Norma Penghitungan Khusus diatur dalam KMK Nomor: 417/KMK.04/1996 dan Surat Edaran
Dirjen Pajak Nomor: SE-32/PJ.4/1996 di mana jumlah PPh Terhutang bagi BUT Pelayaran Luar
Negeri dihitung 2,64% dari Peredaran Bruto dan bersifat final.
Sebelum membayar PPh Pasal 15 atas kegiatan pelayaran tersebut harus dilihat terlebih dahulu
Treaty antara Indonesia dan Rusia, yang diatur dalam Pasal 8 ayat 1, yaitu:

“Pendapatan yang diperoleh perusahaan dari pihak pada persetujuan atas pengoperasian kapal-
kapal laut dalam jalur lalu lintas internasional dapat dikenakan pajak di pihak lainnya pada
persetujuan tetapi pajak yang dikenakan tersebut akan dikurangi sebesar 50%”
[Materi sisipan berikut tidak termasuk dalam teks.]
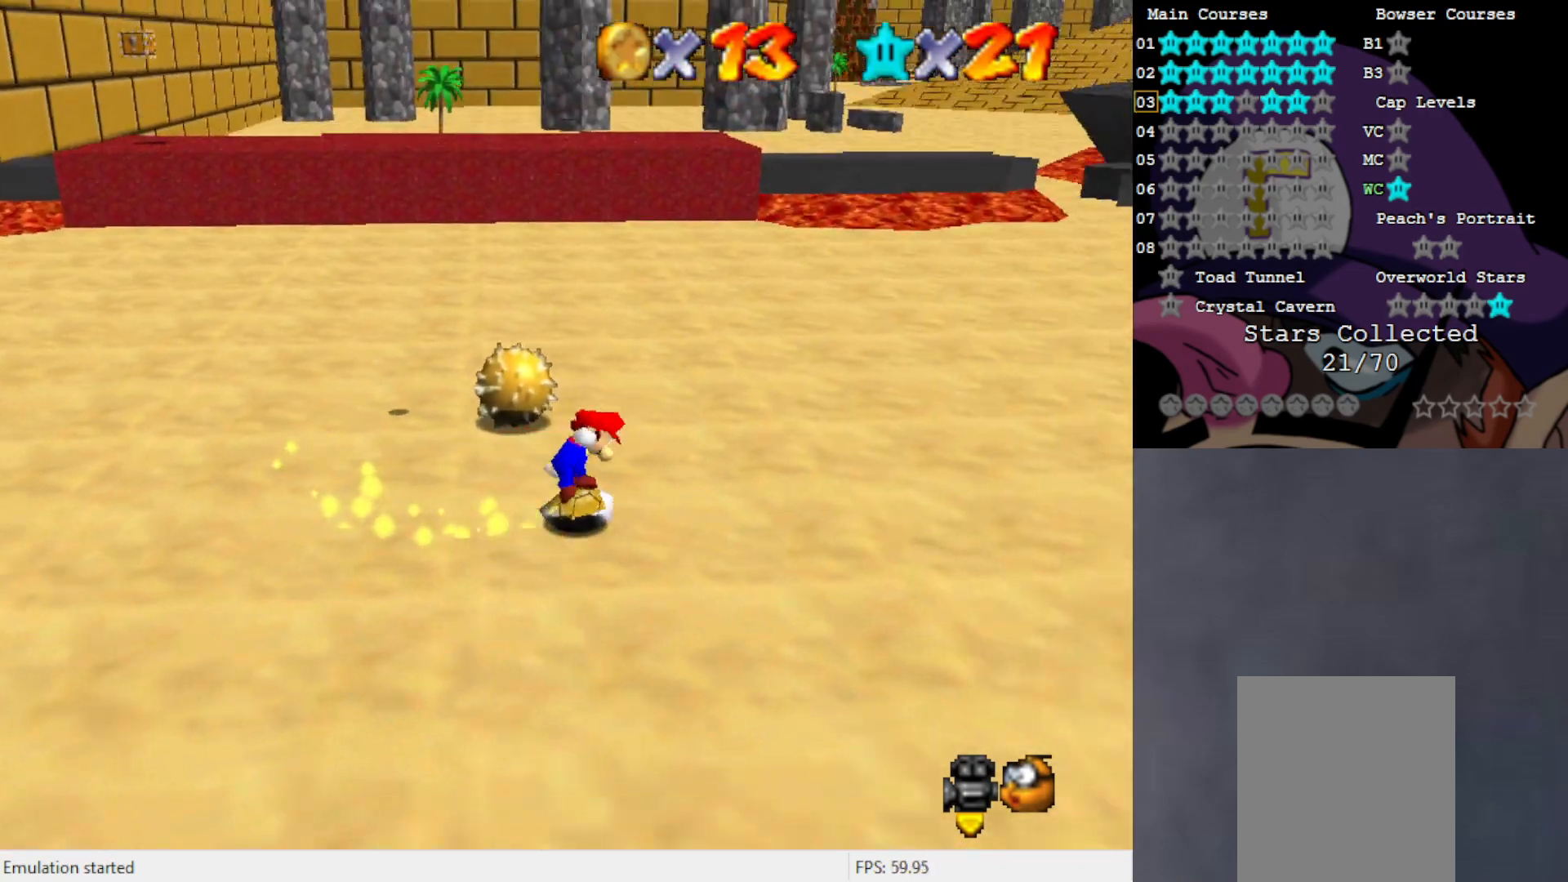
{"buttons": [], "left_stick": "center", "events": [[117, "left_stick", "up-left"], [250, "left_stick", "left"], [433, "left_stick", "center"]]}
Sesuai pasal diatas pendapatan kegiatan operasi kapal Rusia pada jalur internasional di Indonesia
dapat dikenakan pajak di Indonesia, tetapi pajak yang dikenakan dikurangi sebesar 50% dari tarif
yang berlaku.
Atas hal tersebut, maka kegiatan pelayaran BUT Chekov di Indonesia pada bulan April 2020
dikenakan pajak sebesar:
Rp. 500.000.000,- x (2,64% x 50%) = Rp. 6.600.000,-
Jumlah tersebut dilaporkan dalam SPT Masa PPh Pasal 15 Pelayaran.
BUT Chekov tetap memiliki kewajiban SPT Tahunan PPh Badan dengan melaporkan kegiatan
usaha pelayaran yang telah dikenakan PPh Final.